А матерь Гея, притаившаяся под серебристой листвою ясеня, дохнула на змею и проговорила:
— Прими, сынок, свой прежний облик!
И тогда змея вновь превратилась в Зевса.
— Что случилось? — спросил он, протирая глаза. — Мне приснилось, будто я стал змеей и сражаюсь с медведем. А перед тем — так мне снилось — весь лес выкрикивал мое имя и еще какое-то другое, которого я не знаю. Что-то похожее на «Кролик». Но лес не спит, хотя стоит глубокая ночь! Что случилось, бабуся?

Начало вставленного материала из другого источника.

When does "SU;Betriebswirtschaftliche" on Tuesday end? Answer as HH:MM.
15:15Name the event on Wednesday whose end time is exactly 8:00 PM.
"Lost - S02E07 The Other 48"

— Сынок, ты уже не дитя, — отвечала Гея, — настало время тебе все узнать.
И она рассказала Зевсу о его происхождении. Когда она кончила, Зевс долгое время молчал. Потом заявил:
— Я освобожу моих братьев и сестер! Я свергну злодея! Я создам более совершенное царство!

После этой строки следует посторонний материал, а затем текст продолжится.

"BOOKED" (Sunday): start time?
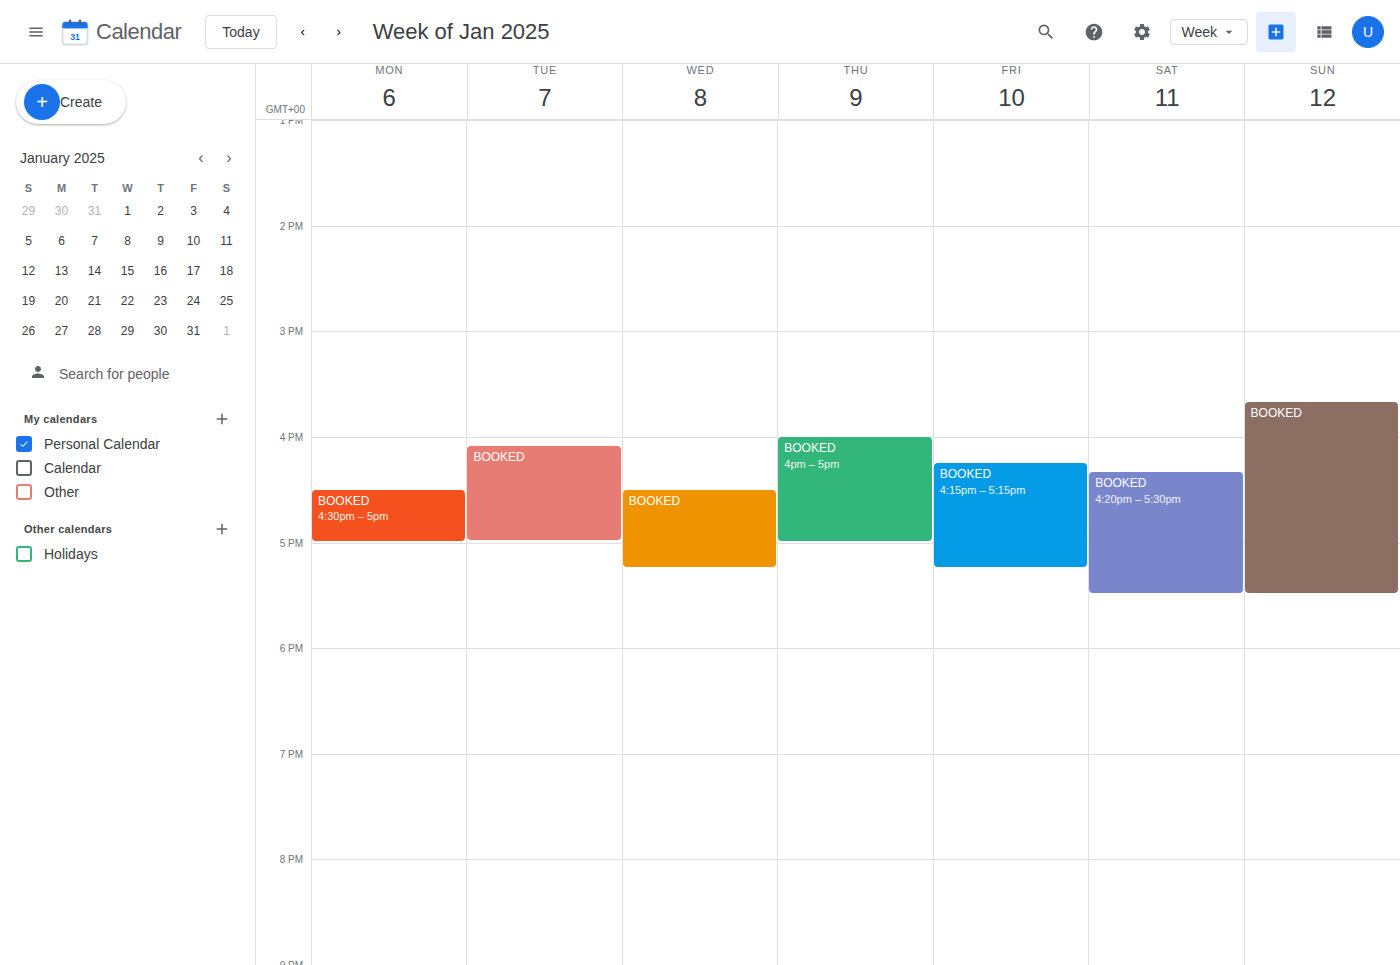
3:40 PMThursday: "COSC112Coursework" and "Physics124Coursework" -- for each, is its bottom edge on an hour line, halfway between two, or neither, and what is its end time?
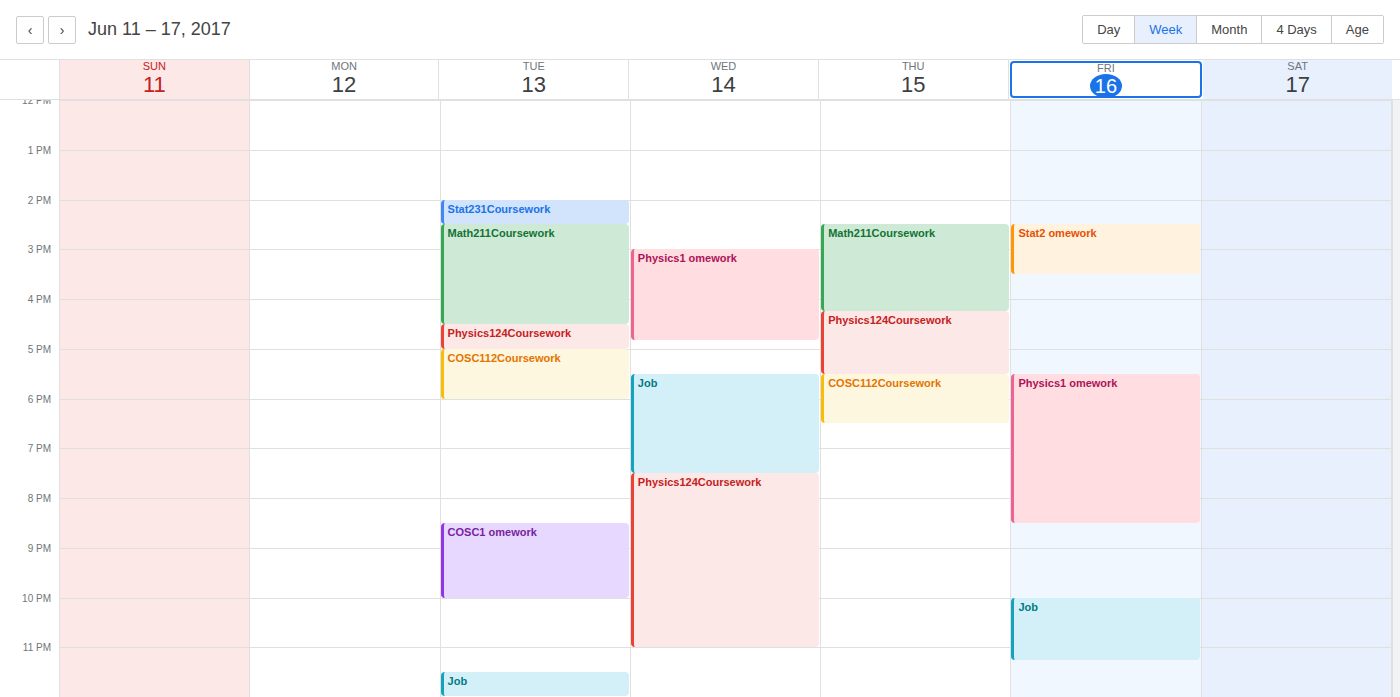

— Ты должен быть умным и смелым, — отвечала матерь Гея. — Ты должен вступить в союз с твоими братьями и сестрами и вооружить их на борьбу с Кроносом. Но ни одному титану не следует об этом знать. Как ты намерен все это осуществить?
— Я уж как-нибудь придумаю, — отвечал Зевс.
— Среди титанов есть только двое, на кого бы ты мог опереться, — сказала Гея. — Одна из них — Рея, твоя настоящая мать. Другой — сын Япета и Фемиды, юный Прометей. Но только мне нельзя входить в Небесный чертог, а им, напротив, нельзя бывать здесь. А ты, сынок, по-прежнему должен скрываться! Как же и когда вы сойдетесь?
Прометей и Эпиметей
В самом деле, как им было сойтись, этим троим, столь нуждавшимся друг в друге? Мать Земля все знала о каждом, но ей не дозволялось покидать свою планету, а титанам было запрещено ее навещать. Зевс же не мог снестись с братьями и сестрами без того, чтобы их не услышал Кронос, и даже не знал, как бы мог он невозбранно приблизиться к правителю. Что касается его матери Реи, то Кронос отныне не спускал с нее глаз. Так что вся надежда была на Прометея. Но зачем этому молодому титану подвергать себя опасности и вступать в союз с Зевсом ради свержения властелина?
А Прометей тем временем ломал голову над тем, как бы ему еще раз посетить Землю-мать. Он хотел получить ответ на вопрос, почему, когда он провидит будущее, каждый раз в миг наивысшего напряжения ему приходится открывать глаза. Это было ужасным разочарованием, и Прометею очень хотелось спросить у Геи, в чем тут дело, но он не знал, каким образом незаметно пробраться к ней. Кроме того, он желал непременно поговорить с нею и о том чувстве, которое он, послушав щебет птиц, назвал «счастьем». Ощущать его было безмерным блаженством, но вызвать его снова Прометею, несмотря на все его старанья, не удавалось. Бывало ли так и с другими? Прометей больше выдержать не мог, ему надо было найти кого-то, кому можно довериться. Однажды он попытался поговорить со своим отцом Япетом и матерью Фемидой, однако они слушали его с недоумением и в конце концов запретили думать о делах, связанных с Геей. Старица-то хорошо бы его поняла, да и коза Амалфея с ее козлятами была бы, наверное, способна ощутить дуновение этого счастья. Но их мир — мир всего живого — был недостижим. Кому же излить душу?